This content is from: Local Insights

Amended Deposit Insurance Act offers more protection

Chun-yih Cheng

The Deposit Insurance Act was amended before the end of 2010 to expand its coverage to foreign currency deposits and interest on all covered deposits accrued until the last business day of the failed banks. However, insurance payments will be made only in the local currency (the New Taiwan dollar) regardless of the denomination of deposits.

The Act was, however, also amended to clarify that only onshore deposits will be insured. As to deposits with offshore banking units (OBUs), because such units are physically located onshore but legally treated offshore, it will be questioned whether deposits with OBUs are onshore or offshore deposits.
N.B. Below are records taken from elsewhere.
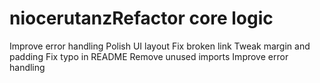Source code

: # niocerutanzRefactor core logic
Improve error handling
Polish UI layout
Fix broken link
Tweak margin and padding
Fix typo in README
Remove unused imports
Improve error handling

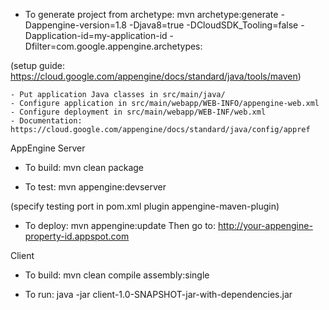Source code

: - To generate project from archetype:
 mvn archetype:generate -Dappengine-version=1.8 -Djava8=true -DCloudSDK_Tooling=false -Dapplication-id=my-application-id -Dfilter=com.google.appengine.archetypes:

(setup guide: https://cloud.google.com/appengine/docs/standard/java/tools/maven)

	- Put application Java classes in src/main/java/
	- Configure application in src/main/webapp/WEB-INFO/appengine-web.xml
	- Configure deployment in src/main/webapp/WEB-INF/web.xml
	- Documentation: https://cloud.google.com/appengine/docs/standard/java/config/appref


AppEngine Server
- To build:
mvn clean package

- To test:
mvn appengine:devserver

(specify testing port in pom.xml plugin appengine-maven-plugin)

- To deploy:
mvn appengine:update
Then go to:
http://your-appengine-property-id.appspot.com


Client
- To build:
mvn clean compile assembly:single

- To run:
java -jar client-1.0-SNAPSHOT-jar-with-dependencies.jar
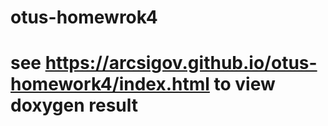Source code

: # otus-homewrok4

# see https://arcsigov.github.io/otus-homework4/index.html to view doxygen result
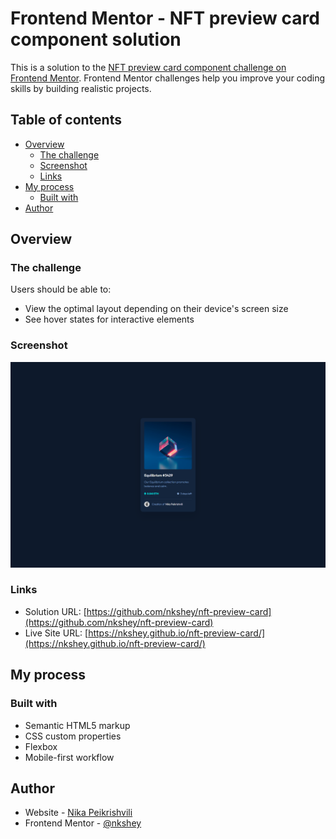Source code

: # Frontend Mentor - NFT preview card component solution

This is a solution to the [NFT preview card component challenge on Frontend Mentor](https://www.frontendmentor.io/challenges/nft-preview-card-component-SbdUL_w0U). Frontend Mentor challenges help you improve your coding skills by building realistic projects.

## Table of contents

-  [Overview](#overview)
   -  [The challenge](#the-challenge)
   -  [Screenshot](#screenshot)
   -  [Links](#links)
-  [My process](#my-process)
   -  [Built with](#built-with)
-  [Author](#author)
 
## Overview

### The challenge

Users should be able to:

-  View the optimal layout depending on their device's screen size
-  See hover states for interactive elements

### Screenshot

![](/design/screenshot.png)

### Links

-  Solution URL: [https://github.com/nkshey/nft-preview-card](https://github.com/nkshey/nft-preview-card)
-  Live Site URL: [https://nkshey.github.io/nft-preview-card/](https://nkshey.github.io/nft-preview-card/)

## My process

### Built with

-  Semantic HTML5 markup
-  CSS custom properties
-  Flexbox
-  Mobile-first workflow

## Author

-  Website - [Nika Peikrishvili](https://www.linkedin.com/in/nikapeikrishvili/)
-  Frontend Mentor - [@nkshey](https://www.frontendmentor.io/profile/nkshey)
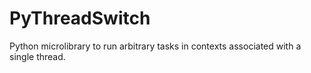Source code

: # PyThreadSwitch
Python microlibrary to run arbitrary tasks in contexts associated with a single thread.
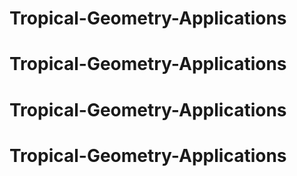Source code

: # Tropical-Geometry-Applications
# Tropical-Geometry-Applications
# Tropical-Geometry-Applications
# Tropical-Geometry-Applications
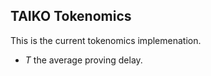 ## TAIKO Tokenomics

This is the current tokenomics implemenation.

-   $T$ the average proving delay.
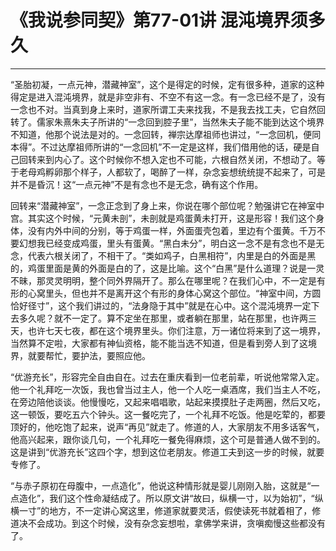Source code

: # 《我说参同契》第77-01讲 混沌境界须多久

------

“圣胎初凝，一点元神，潜藏神室”，这个是得定的时候，定有很多种，道家的这种得定是进入混沌境界，就是非空非有、不空不有这一念。有一念已经不是了，没有一念也不对。当真到身上来时，道家所谓工夫来找我，不是我去找工夫，它自然回转了。儒家朱熹朱夫子所讲的“一念回到腔子里”，当然朱夫子能不能到达这个境界不知道，他那个说法是对的。一念回转，禅宗达摩祖师也讲过，“一念回机，便同本得”。不过达摩祖师所讲的“一念回机”不一定是这样，我们借用他的话，硬是自己回转来到内心了。这个时候你不想入定也不可能，六根自然关闭，不想动了。等于老母鸡孵卵那个样子，人都软了，喝醉了一样，杂念妄想统统提不起来了，可是并不是昏沉！这“一点元神”不是有念也不是无念，确有这个作用。

回转来“潜藏神室”，一念正念到了身上来，你说在哪个部位呢？勉强讲它在神室中宫。其实这个时候，“元黄未剖”，未剖就是鸡蛋黄未打开，这是形容！我们这个身体，没有内外中间的分别，等于鸡蛋一样，外面蛋壳包着，里边有个蛋黄。千万不要幻想我已经变成鸡蛋，里头有蛋黄。“黑白未分”，明白这一念不是有念也不是无念，代表六根关闭了，不相干了。“类如鸡子，白黑相符”，内里是白的外面是黑的，鸡蛋里面是黄的外面是白的了，这是比喻。这个“白黑”是什么道理？说是一灵不昧，那灵灵明明，整个同外界隔开了。那么在哪里呢？在我们心中，不一定是有形的心窝里头，但也并不是离开这个有形的身体心窝这个部位。“神室中间，方圆恰好径寸”，这个我们讲过的，“法身隐于其中”就是在心中。这个混沌境界一定下去多久呢？就不一定了。算不定坐在那里，或者躺在那里，站在那里，也许两三天，也许七天七夜，都在这个境界里头。你们注意，万一诸位将来到了这一境界，当然算不定啦，大家都有神仙资格，能不能当选不知道，但是看到旁人到了这境界，就要帮忙，要护法，要照应他。

“优游充长”，形容完全自由自在。过去在重庆看到一位老前辈，听说他常常入定。他一个礼拜吃一次饭，我也曾当过主人，他一个人吃一桌酒席，我们当主人不吃，在旁边陪他谈谈。他慢慢吃，又起来唱唱歌，站起来摸摸肚子走两圈，然后又吃，这一顿饭，要吃五六个钟头。这一餐吃完了，一个礼拜不吃饭。他是吃荤的，都要顶好的，他吃饱了起来，说声“再见”就走了。修道的人，大家朋友不用多话客气，他高兴起来，跟你谈几句，一个礼拜吃一餐免得麻烦，这个可是普通人做不到的。这是讲到“优游充长”这四个字，想到这位老朋友。修道工夫到这一步的时候，就要专修了。

“与赤子原初在母腹中，一点造化”，他说这种情形就是婴儿刚刚入胎，这就是“一点造化”，我们这个性命凝结成了。所以原文讲“故曰，纵横一寸，以为始初”，“纵横一寸”的地方，不一定讲心窝这里，修道家就要灵活，假使读死书就着相了，修道决不会成功。到这个时候，没有杂念妄想啦，拿佛学来讲，贪嗔痴慢这些都没有了。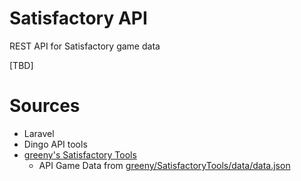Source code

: # Satisfactory API
REST API for Satisfactory game data

[TBD]

# Sources
- Laravel
- Dingo API tools
- [greeny's Satisfactory Tools](https://github.com/greeny/SatisfactoryTools/)
  - API Game Data from [greeny/SatisfactoryTools/data/data.json](https://github.com/greeny/SatisfactoryTools/tree/dev/data/data.json)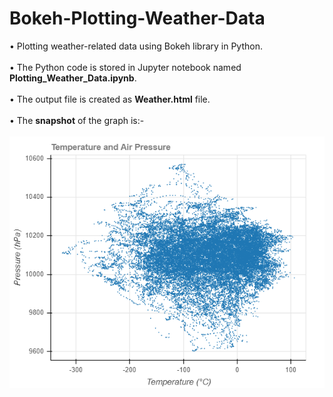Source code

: # Bokeh-Plotting-Weather-Data
&#8226; Plotting weather-related data using Bokeh library in Python.
<br></br>
&#8226; The Python code is stored in Jupyter notebook named **Plotting_Weather_Data.ipynb**.
<br></br>
&#8226; The output file is created as **Weather.html** file.
<br></br>
&#8226; The **snapshot** of the graph is:-
<br></br>
![Weather](bokeh_plot_weather.png)
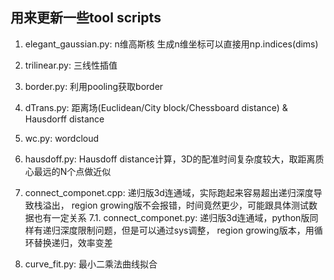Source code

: ## 用来更新一些tool scripts

1. elegant_gaussian.py: n维高斯核
    生成n维坐标可以直接用np.indices(dims)

2. trilinear.py: 三线性插值

3. border.py: 利用pooling获取border

4. dTrans.py: 距离场(Euclidean/City block/Chessboard distance) & Hausdorff distance

5. wc.py: wordcloud

6. hausdoff.py: Hausdoff distance计算，3D的配准时间复杂度较大，取距离质心最远的N个点做近似

7. connect_componet.cpp: 
    递归版3d连通域，实际跑起来容易超出递归深度导致栈溢出，
    region growing版不会报错，时间竟然更少，可能跟具体测试数据也有一定关系
7.1. connect_componet.py: 
    递归版3d连通域，python版同样有递归深度限制问题，但是可以通过sys调整，
    region growing版本，用循环替换递归，效率变差


8. curve_fit.py: 最小二乘法曲线拟合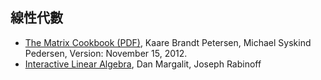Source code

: ## 線性代數

* [The Matrix Cookbook (PDF)](https://www.math.uwaterloo.ca/~hwolkowi/matrixcookbook.pdf), Kaare Brandt Petersen, Michael Syskind Pedersen, Version: November 15, 2012.
* [Interactive Linear Algebra](https://textbooks.math.gatech.edu/ila/), Dan Margalit, Joseph Rabinoff
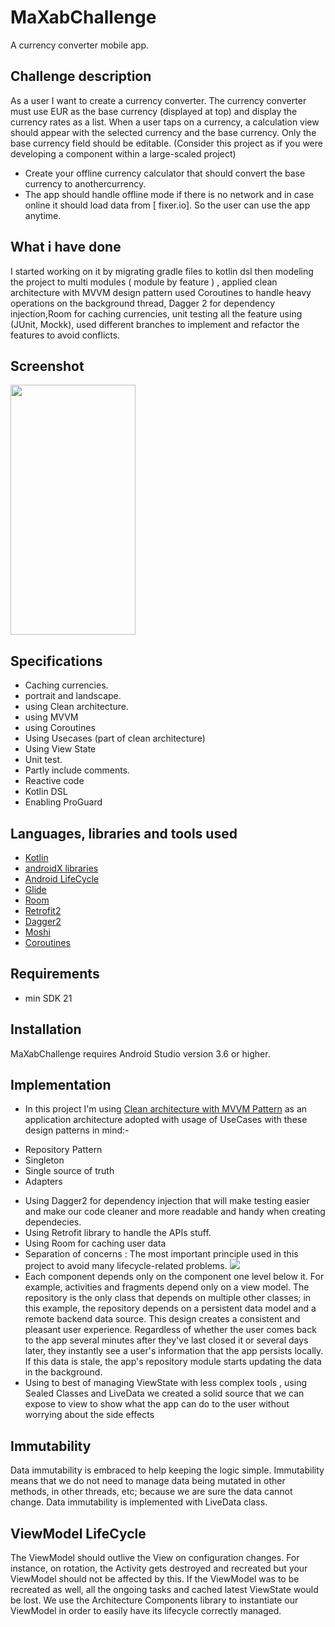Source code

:# MaXabChallenge
A currency converter mobile app.

## Challenge description
As a user I want to create a currency converter.
The currency converter must use EUR as the base currency (displayed at top) and display the currency
rates as a list. When a user taps on a currency, a calculation view should appear with the selected
currency and the base currency. Only the base currency field should be editable.
(Consider this project as if you were developing a component within a large-scaled project)

- Create your offline currency calculator that should convert the base currency to anothercurrency.
- The app should handle offline mode if there is no network and in case
online it should load data from [ fixer.io]. So the user can use the app
anytime.


## What i have done
I started working on it by migrating gradle files to kotlin dsl then modeling the project to multi modules ( module by feature ) ,
applied clean architecture with MVVM design pattern used Coroutines to handle heavy operations on the background thread,
Dagger 2 for dependency injection,Room for caching currencies,
unit testing all the feature using (JUnit, Mockk),
used different branches to implement and refactor the features to avoid conflicts.


## Screenshot
<img src="https://github.com/MosaabAhmedMohamed/MaXabChallenge/blob/master/maxab_app.jpeg" width="200" height="400"></a>

## Specifications
- Caching currencies.
- portrait and landscape.
- using Clean architecture.
- using MVVM
- using Coroutines
- Using Usecases (part of clean architecture)
- Using View State
- Unit test.
- Partly include comments.
- Reactive code
- Kotlin DSL
- Enabling ProGuard

## Languages, libraries and tools used

 * [Kotlin](https://kotlinlang.org/)
 * [androidX libraries](https://developer.android.com/jetpack/androidx)
 * [Android LifeCycle](https://developer.android.com/topic/libraries/architecture)
 * [Glide](https://github.com/bumptech/glide)
 * [Room](https://developer.android.com/jetpack/androidx/releases/room)
 * [Retrofit2](https://github.com/square/retrofit)
 * [Dagger2](https://dagger.dev/)
 * [Moshi](https://github.com/square/moshi)
 * [Coroutines](https://developer.android.com/kotlin/coroutines?gclid=Cj0KCQjwqp-LBhDQARIsAO0a6aKRxs8RzINNC4Mlq9rQuGnlWQhT4PY5aTxBRk9ppc9dkSbRH3-G2GUaAiEvEALw_wcB&gclsrc=aw.ds) 
 
## Requirements
- min SDK 21

## Installation
MaXabChallenge requires Android Studio version 3.6 or higher.

## Implementation

* In this project I'm using [Clean architecture with MVVM Pattern](https://developer.android.com/jetpack/docs/guide)
as an application architecture adopted with usage of UseCases with these design patterns in mind:-
- Repository Pattern
- Singleton
- Single source of truth
- Adapters

* Using Dagger2 for dependency injection that will make testing easier and make our code 
cleaner and more readable and handy when creating dependecies.
* Using Retrofit library to handle the APIs stuff.
* Using Room for caching user data
* Separation of concerns : The most important principle used in this project to avoid many lifecycle-related problems.
<img src="https://developer.android.com/topic/libraries/architecture/images/final-architecture.png"></a>
* Each component depends only on the component one level below it. For example, activities and fragments depend only on a view model. The repository is the only class that depends on multiple other classes; in this example, the repository depends on a persistent data model and a remote backend data source.
This design creates a consistent and pleasant user experience. Regardless of whether the user comes back to the app several minutes after they've last closed it or several days later, they instantly see a user's information that the app persists locally. If this data is stale, the app's repository module starts updating the data in the background.
* Using to best of managing ViewState with less complex tools , using Sealed Classes and LiveData we created a solid source that we can expose to view to show what the app can do to the user without worrying about the side effects

## Immutability
Data immutability is embraced to help keeping the logic simple. Immutability means that we do not need to manage data being mutated in other methods, in other threads, etc; because we are sure the data cannot change. Data immutability is implemented with LiveData class.

## ViewModel LifeCycle
The ViewModel should outlive the View on configuration changes. For instance, on rotation, the Activity gets destroyed and recreated but your ViewModel should not be affected by this. If the ViewModel was to be recreated as well, all the ongoing tasks and cached latest ViewState would be lost.
We use the Architecture Components library to instantiate our ViewModel in order to easily have its lifecycle correctly managed.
To clear up any doubt, the Act expressly states that the deposits with OBUs will not be considered onshore deposits.

On a separate but related issue, the government has announced that the maximum insurance payment under the Act will be reduced from the full sum deposited to NT$3 million ($103,000).

Amidst the financial tsunami, in order to prevent bank runs and systemic risk, the government increased the maximum insurance payment from NT$1.5 million to NT$3 million, and, within one day, to full-amount protection.

Such full-amount protection was originally set to expire at the end of 2009. But, because the economic turmoil was not yet settled, the government announced in 2009 that it would extend full-amount protection to the end of 2010. As the financial tsunami has allegedly come to an end, and the economy has regained its momentum, the government decided to scrap the full protection regime and go back to the normal insurance mechanism, setting a maximum payment at NT$3 million.